+++ INPUT MATERIAL

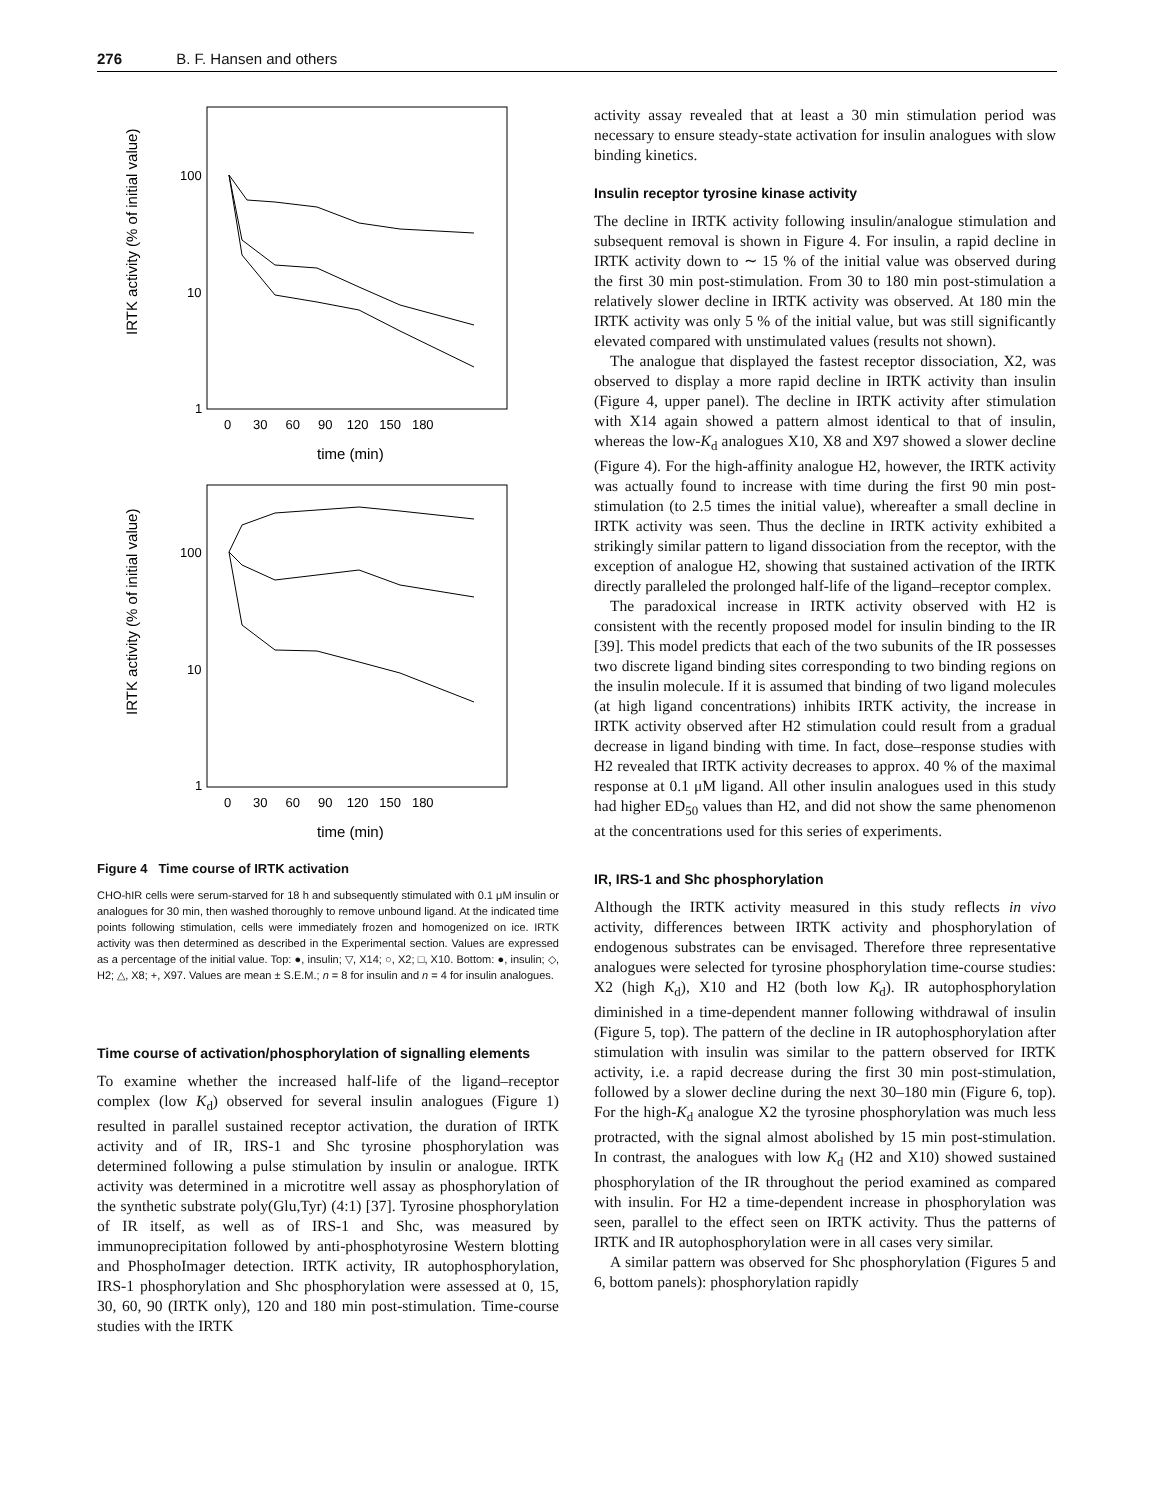276 B. F. Hansen and others
IRTK activity (% of initial value)
IRTK activity (% of initial value)
100
10
1
100
10
1
0 30 60 90 120 150 180
time (min)
0 30 60 90 120 150 180
time (min)
Figure 4 Time course of IRTK activation
CHO-hIR cells were serum-starved for 18 h and subsequently stimulated with 0.1 μM insulin or analogues for 30 min, then washed thoroughly to remove unbound ligand. At the indicated time points following stimulation, cells were immediately frozen and homogenized on ice. IRTK activity was then determined as described in the Experimental section. Values are expressed as a percentage of the initial value. Top: ●, insulin; ▽, X14; ○, X2; □, X10. Bottom: ●, insulin; ◇, H2; △, X8; +, X97. Values are mean ± S.E.M.; n = 8 for insulin and n = 4 for insulin analogues.
Time course of activation/phosphorylation of signalling elements
To examine whether the increased half-life of the ligand–receptor complex (low K<sub>d</sub>) observed for several insulin analogues (Figure 1) resulted in parallel sustained receptor activation, the duration of IRTK activity and of IR, IRS-1 and Shc tyrosine phosphorylation was determined following a pulse stimulation by insulin or analogue. IRTK activity was determined in a microtitre well assay as phosphorylation of the synthetic substrate poly(Glu,Tyr) (4:1) [37]. Tyrosine phosphorylation of IR itself, as well as of IRS-1 and Shc, was measured by immunoprecipitation followed by anti-phosphotyrosine Western blotting and PhosphoImager detection. IRTK activity, IR autophosphorylation, IRS-1 phosphorylation and Shc phosphorylation were assessed at 0, 15, 30, 60, 90 (IRTK only), 120 and 180 min post-stimulation. Time-course studies with the IRTK
activity assay revealed that at least a 30 min stimulation period was necessary to ensure steady-state activation for insulin analogues with slow binding kinetics.
Insulin receptor tyrosine kinase activity
The decline in IRTK activity following insulin/analogue stimulation and subsequent removal is shown in Figure 4. For insulin, a rapid decline in IRTK activity down to ∼ 15 % of the initial value was observed during the first 30 min post-stimulation. From 30 to 180 min post-stimulation a relatively slower decline in IRTK activity was observed. At 180 min the IRTK activity was only 5 % of the initial value, but was still significantly elevated compared with unstimulated values (results not shown).
The analogue that displayed the fastest receptor dissociation, X2, was observed to display a more rapid decline in IRTK activity than insulin (Figure 4, upper panel). The decline in IRTK activity after stimulation with X14 again showed a pattern almost identical to that of insulin, whereas the low-K<sub>d</sub> analogues X10, X8 and X97 showed a slower decline (Figure 4). For the high-affinity analogue H2, however, the IRTK activity was actually found to increase with time during the first 90 min post-stimulation (to 2.5 times the initial value), whereafter a small decline in IRTK activity was seen. Thus the decline in IRTK activity exhibited a strikingly similar pattern to ligand dissociation from the receptor, with the exception of analogue H2, showing that sustained activation of the IRTK directly paralleled the prolonged half-life of the ligand–receptor complex.
The paradoxical increase in IRTK activity observed with H2 is consistent with the recently proposed model for insulin binding to the IR [39]. This model predicts that each of the two subunits of the IR possesses two discrete ligand binding sites corresponding to two binding regions on the insulin molecule. If it is assumed that binding of two ligand molecules (at high ligand concentrations) inhibits IRTK activity, the increase in IRTK activity observed after H2 stimulation could result from a gradual decrease in ligand binding with time. In fact, dose–response studies with H2 revealed that IRTK activity decreases to approx. 40 % of the maximal response at 0.1 μM ligand. All other insulin analogues used in this study had higher ED<sub>50</sub> values than H2, and did not show the same phenomenon at the concentrations used for this series of experiments.
IR, IRS-1 and Shc phosphorylation
Although the IRTK activity measured in this study reflects in vivo activity, differences between IRTK activity and phosphorylation of endogenous substrates can be envisaged. Therefore three representative analogues were selected for tyrosine phosphorylation time-course studies: X2 (high K<sub>d</sub>), X10 and H2 (both low K<sub>d</sub>). IR autophosphorylation diminished in a time-dependent manner following withdrawal of insulin (Figure 5, top). The pattern of the decline in IR autophosphorylation after stimulation with insulin was similar to the pattern observed for IRTK activity, i.e. a rapid decrease during the first 30 min post-stimulation, followed by a slower decline during the next 30–180 min (Figure 6, top). For the high-K<sub>d</sub> analogue X2 the tyrosine phosphorylation was much less protracted, with the signal almost abolished by 15 min post-stimulation. In contrast, the analogues with low K<sub>d</sub> (H2 and X10) showed sustained phosphorylation of the IR throughout the period examined as compared with insulin. For H2 a time-dependent increase in phosphorylation was seen, parallel to the effect seen on IRTK activity. Thus the patterns of IRTK and IR autophosphorylation were in all cases very similar.
A similar pattern was observed for Shc phosphorylation (Figures 5 and 6, bottom panels): phosphorylation rapidly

++++++

EXERCISE:
Set every record down exactly, omitting pictures.

SOLUTION BELOW:
276 B. F. Hansen and others
IRTK activity (% of initial value)
IRTK activity (% of initial value)
100
10
1
100
10
1
0 30 60 90 120 150 180
time (min)
0 30 60 90 120 150 180
time (min)
Figure 4 Time course of IRTK activation
CHO-hIR cells were serum-starved for 18 h and subsequently stimulated with 0.1 μM insulin or analogues for 30 min, then washed thoroughly to remove unbound ligand. At the indicated time points following stimulation, cells were immediately frozen and homogenized on ice. IRTK activity was then determined as described in the Experimental section. Values are expressed as a percentage of the initial value. Top: ●, insulin; ▽, X14; ○, X2; □, X10. Bottom: ●, insulin; ◇, H2; △, X8; +, X97. Values are mean ± S.E.M.; n = 8 for insulin and n = 4 for insulin analogues.
Time course of activation/phosphorylation of signalling elements
To examine whether the increased half-life of the ligand–receptor complex (low K<sub>d</sub>) observed for several insulin analogues (Figure 1) resulted in parallel sustained receptor activation, the duration of IRTK activity and of IR, IRS-1 and Shc tyrosine phosphorylation was determined following a pulse stimulation by insulin or analogue. IRTK activity was determined in a microtitre well assay as phosphorylation of the synthetic substrate poly(Glu,Tyr) (4:1) [37]. Tyrosine phosphorylation of IR itself, as well as of IRS-1 and Shc, was measured by immunoprecipitation followed by anti-phosphotyrosine Western blotting and PhosphoImager detection. IRTK activity, IR autophosphorylation, IRS-1 phosphorylation and Shc phosphorylation were assessed at 0, 15, 30, 60, 90 (IRTK only), 120 and 180 min post-stimulation. Time-course studies with the IRTK
activity assay revealed that at least a 30 min stimulation period was necessary to ensure steady-state activation for insulin analogues with slow binding kinetics.
Insulin receptor tyrosine kinase activity
The decline in IRTK activity following insulin/analogue stimulation and subsequent removal is shown in Figure 4. For insulin, a rapid decline in IRTK activity down to ∼ 15 % of the initial value was observed during the first 30 min post-stimulation. From 30 to 180 min post-stimulation a relatively slower decline in IRTK activity was observed. At 180 min the IRTK activity was only 5 % of the initial value, but was still significantly elevated compared with unstimulated values (results not shown).
The analogue that displayed the fastest receptor dissociation, X2, was observed to display a more rapid decline in IRTK activity than insulin (Figure 4, upper panel). The decline in IRTK activity after stimulation with X14 again showed a pattern almost identical to that of insulin, whereas the low-K<sub>d</sub> analogues X10, X8 and X97 showed a slower decline (Figure 4). For the high-affinity analogue H2, however, the IRTK activity was actually found to increase with time during the first 90 min post-stimulation (to 2.5 times the initial value), whereafter a small decline in IRTK activity was seen. Thus the decline in IRTK activity exhibited a strikingly similar pattern to ligand dissociation from the receptor, with the exception of analogue H2, showing that sustained activation of the IRTK directly paralleled the prolonged half-life of the ligand–receptor complex.
The paradoxical increase in IRTK activity observed with H2 is consistent with the recently proposed model for insulin binding to the IR [39]. This model predicts that each of the two subunits of the IR possesses two discrete ligand binding sites corresponding to two binding regions on the insulin molecule. If it is assumed that binding of two ligand molecules (at high ligand concentrations) inhibits IRTK activity, the increase in IRTK activity observed after H2 stimulation could result from a gradual decrease in ligand binding with time. In fact, dose–response studies with H2 revealed that IRTK activity decreases to approx. 40 % of the maximal response at 0.1 μM ligand. All other insulin analogues used in this study had higher ED<sub>50</sub> values than H2, and did not show the same phenomenon at the concentrations used for this series of experiments.
IR, IRS-1 and Shc phosphorylation
Although the IRTK activity measured in this study reflects in vivo activity, differences between IRTK activity and phosphorylation of endogenous substrates can be envisaged. Therefore three representative analogues were selected for tyrosine phosphorylation time-course studies: X2 (high K<sub>d</sub>), X10 and H2 (both low K<sub>d</sub>). IR autophosphorylation diminished in a time-dependent manner following withdrawal of insulin (Figure 5, top). The pattern of the decline in IR autophosphorylation after stimulation with insulin was similar to the pattern observed for IRTK activity, i.e. a rapid decrease during the first 30 min post-stimulation, followed by a slower decline during the next 30–180 min (Figure 6, top). For the high-K<sub>d</sub> analogue X2 the tyrosine phosphorylation was much less protracted, with the signal almost abolished by 15 min post-stimulation. In contrast, the analogues with low K<sub>d</sub> (H2 and X10) showed sustained phosphorylation of the IR throughout the period examined as compared with insulin. For H2 a time-dependent increase in phosphorylation was seen, parallel to the effect seen on IRTK activity. Thus the patterns of IRTK and IR autophosphorylation were in all cases very similar.
A similar pattern was observed for Shc phosphorylation (Figures 5 and 6, bottom panels): phosphorylation rapidly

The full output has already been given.